次に、3D押し出しベベルの「マッピング」をクリックし、シンボルの箇所から埋め込みで貼ったシンボル画像を選択し、そのシンボルを貼りたい面を選択すると、立体の表面にマッピングが可能、というものでした。

同様の手順で、Beta版から効果メニューを確認すると、Extrude(押し出し)と、Revolve(回転体)が表示されており、従来の機能は3D Classicにまとめて格納されています。

Extrude(押し出し)を選択すると、3Dパネルが表示され、「形状」タブがアクティブになります。このパネルは「回転」「形状」「光源」の3つのタブで構成されているのがわかります。

「形状」タブの側面のボタンで、いわゆるフタの設定が可能で、側面を塞ぐか、空けて空洞にするかの選択が可能です。

ベベルにチェックを入れると、角の形状を設定することが可能で、繰り返しなどの設定によって角の滑らかさの調整が可能になっています。

「光源」タブをクリックすると、照明のカスタマイズが可能で、強度、回転、高さ、曇り、カラー、環境光、シャドウのプロパティの各設定が可能になっており、環境光はデフォルトでオンになっています。オフにすると、立体の影の部分がより暗く返ります。

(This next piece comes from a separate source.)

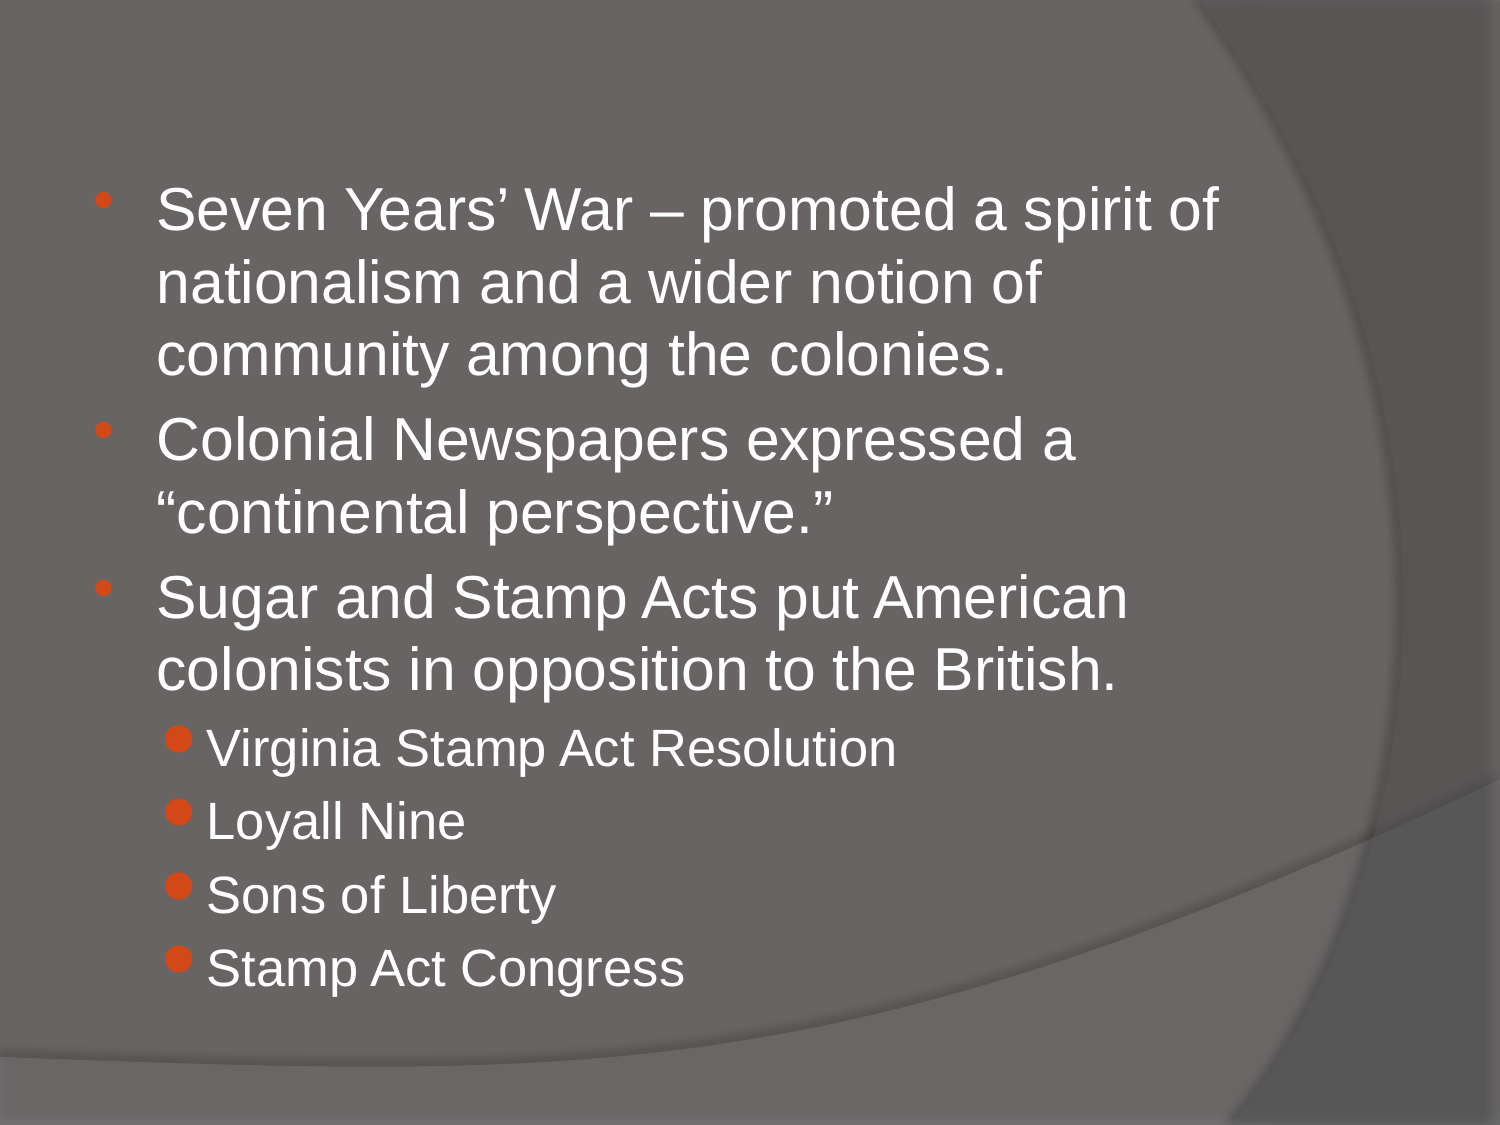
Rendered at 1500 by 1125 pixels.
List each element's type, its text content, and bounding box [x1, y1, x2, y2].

list Seven Years’ War – promoted a spirit of nationalism and a wider notion of community among the colonies. Colonial Newspapers expressed a “continental perspective.” Sugar and Stamp Acts put American colonists in opposition to the British. Virginia Stamp Act Resolution Loyall Nine Sons of Liberty Stamp Act Congress [75, 162, 1300, 1005]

特筆すべきが、シャドウのプロパティにある「地面の位置」に関する設定で、現時点では、オブジェクトの背後、のみが選択可能ですが、これを選択すると、アートボードに立体の影を落とすことが可能になります。

この影は、当然ながら光源の回転などの設定とリンクしており、影の落ちる角度は光源の回転や高さで変更することが可能です。

●Revolve(回転体)

3Dパネルにある「回転」は、これまでのIllustratorにもある「回転体」となり、垂直軸で1回転させて立体を形成するため、2D視で見た際、その立体の半分の形状をパスで作成した上で、Revolve(回転体)を選択します。

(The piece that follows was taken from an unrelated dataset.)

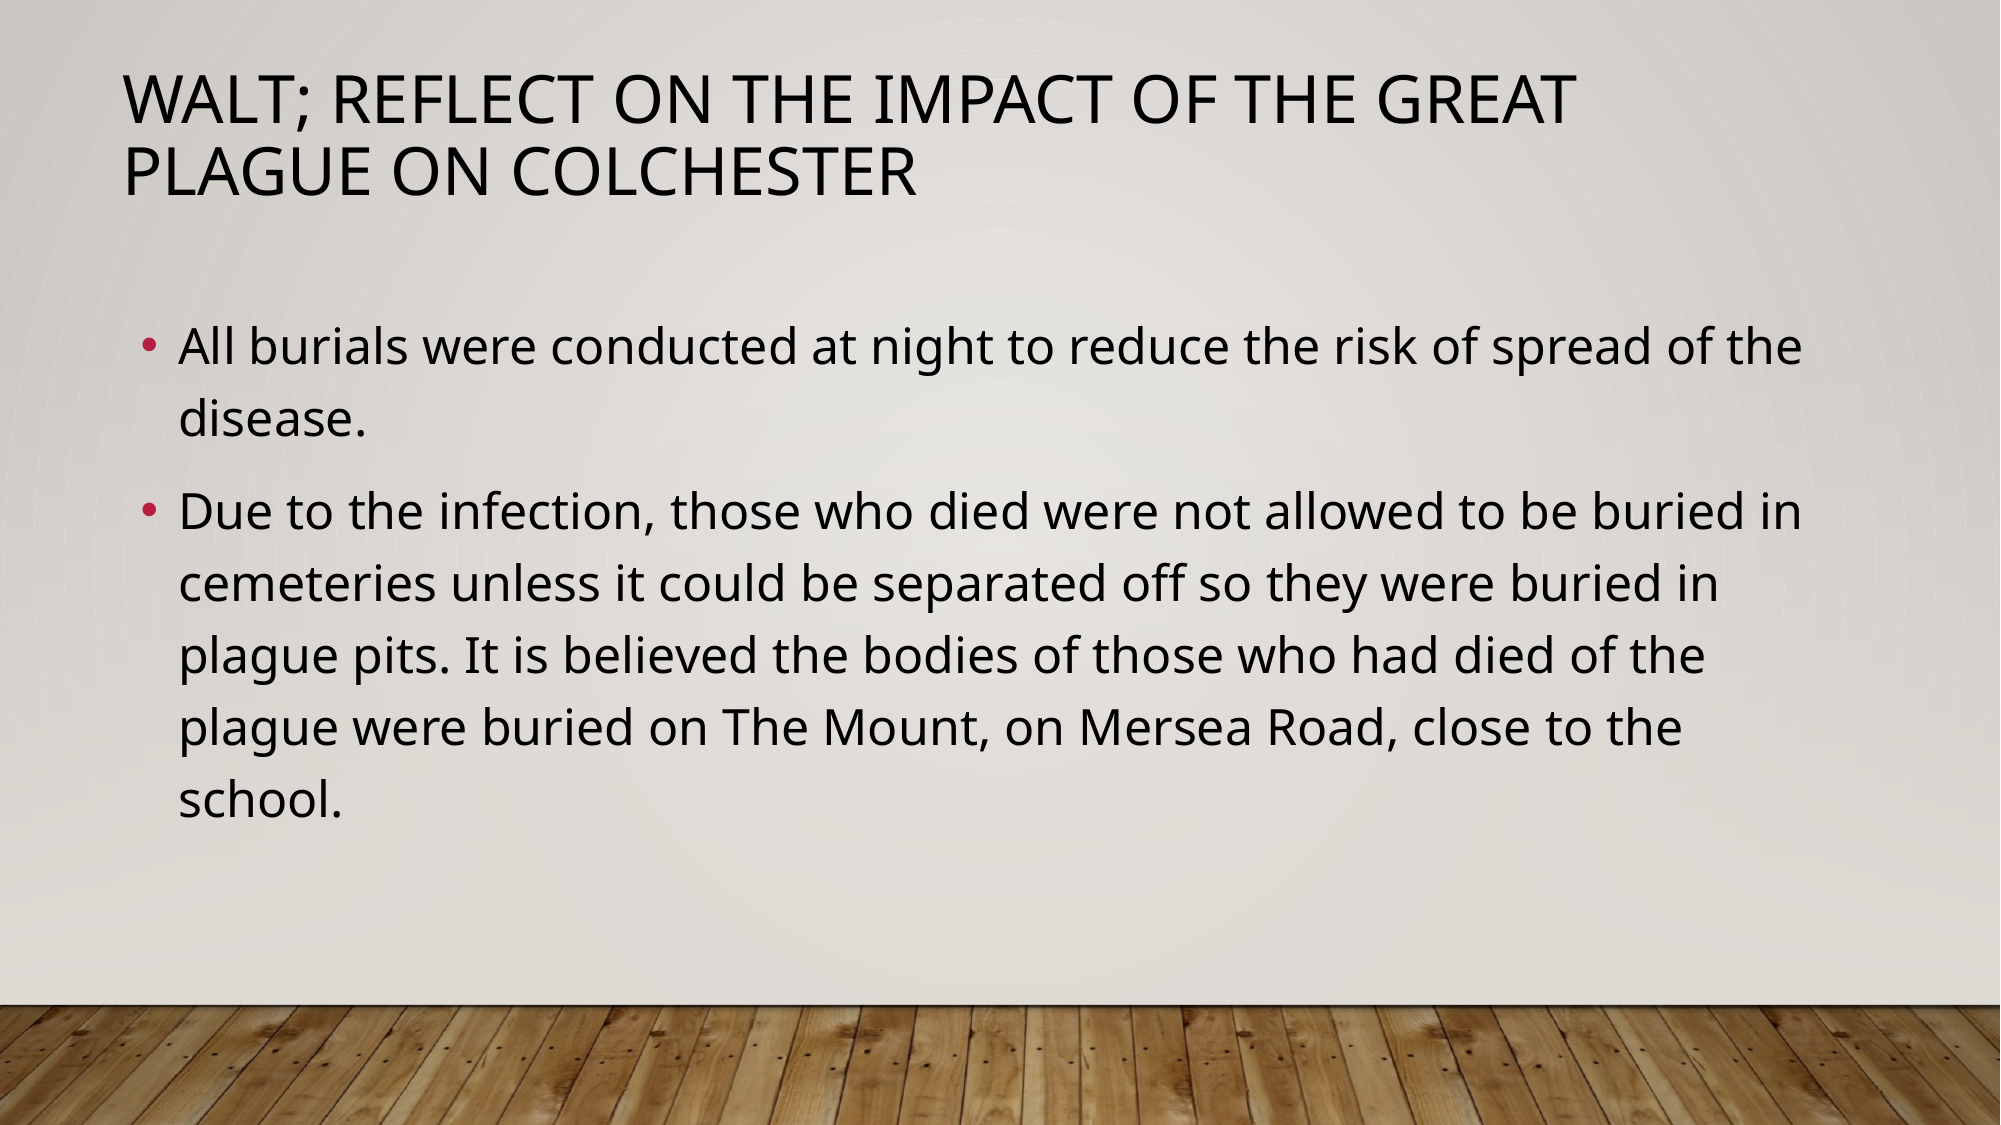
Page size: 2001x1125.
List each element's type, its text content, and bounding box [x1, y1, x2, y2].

picture [0, 1005, 2000, 1125]
list All burials were conducted at night to reduce the risk of spread of the disease. Due to the infection, those who died were not allowed to be buried in cemeteries unless it could be separated off so they were buried in plague pits. It is believed the bodies of those who had died of the plague were buried on The Mount, on Mersea Road, close to the school. [125, 294, 1851, 1009]
title WALT; reflect on the impact of the Great Plague on Colchester [107, 58, 1833, 276]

オフアクシス法やアイソメトリック法による視点の選択は従来通りとなりますが、現時点ではcoming Soonのパースペクティブという機能も確認できます。

●オンキャンバスコントロール

また、操作面における新機能となりますが、Extrude(押し出し)も、Revolve(回転体)もそうですが、3Dを適用したオブジェクトにバウンディングボックスのようなオンキャンバスコントロールが追加され、このコントロールを直接ドラッグすると、立体の角度をマウス操作でできるようになっています。

●マテリアルパネル

ウインドウメニュー > マテリアルパネル、を選択すると、3Dに適用できるマテリアルが表示されるため、適用したいマテリアルを3Dオブジェクトにドロップすると、マテリアルを適用することが可能になっています。


マテリアルパネルを見ての通りのクオリティとなりますが、おそらくSubstanceと連携してこれらのマテリアルを取り込むことが可能になるのではないかと思っています。

●分割・拡張

今回の3Dで適用されるマテリアルや、シャドウ部分などはすべて、アピアランスの分割・拡張を行うと、パスではなく埋め込み画像に変換されます。

分割拡張した後、埋め込みを解除し、画像を抽出したものをPhotoshopで確認すると、300dpi相当の画像になっているのが確認できます。

それにしても、とうとうここまで来たか、、という機能がIllustratorに搭載されようとしているのがこの3Dの機能で垣間見れますが、おそらくSubstanceのパラメトリックテクスチャリングを使用しているのではないかと思うくらい、とにかくマテリアルを使っても、立体に影を落としても非常に操作が軽く、軽快に動作します。
こういったマテリアルを使った3Dオブジェクトの表現は、PhotoshopやAfterEffects+Cinema 4dなどでは当然可能ではありますが、Illustratorだけでできるとなると、今後この機能を使ってロゴやタイトル作成を行う機会も増えてくるかと思いますので、興味のある方はぜひダウンロードして使ってみてください。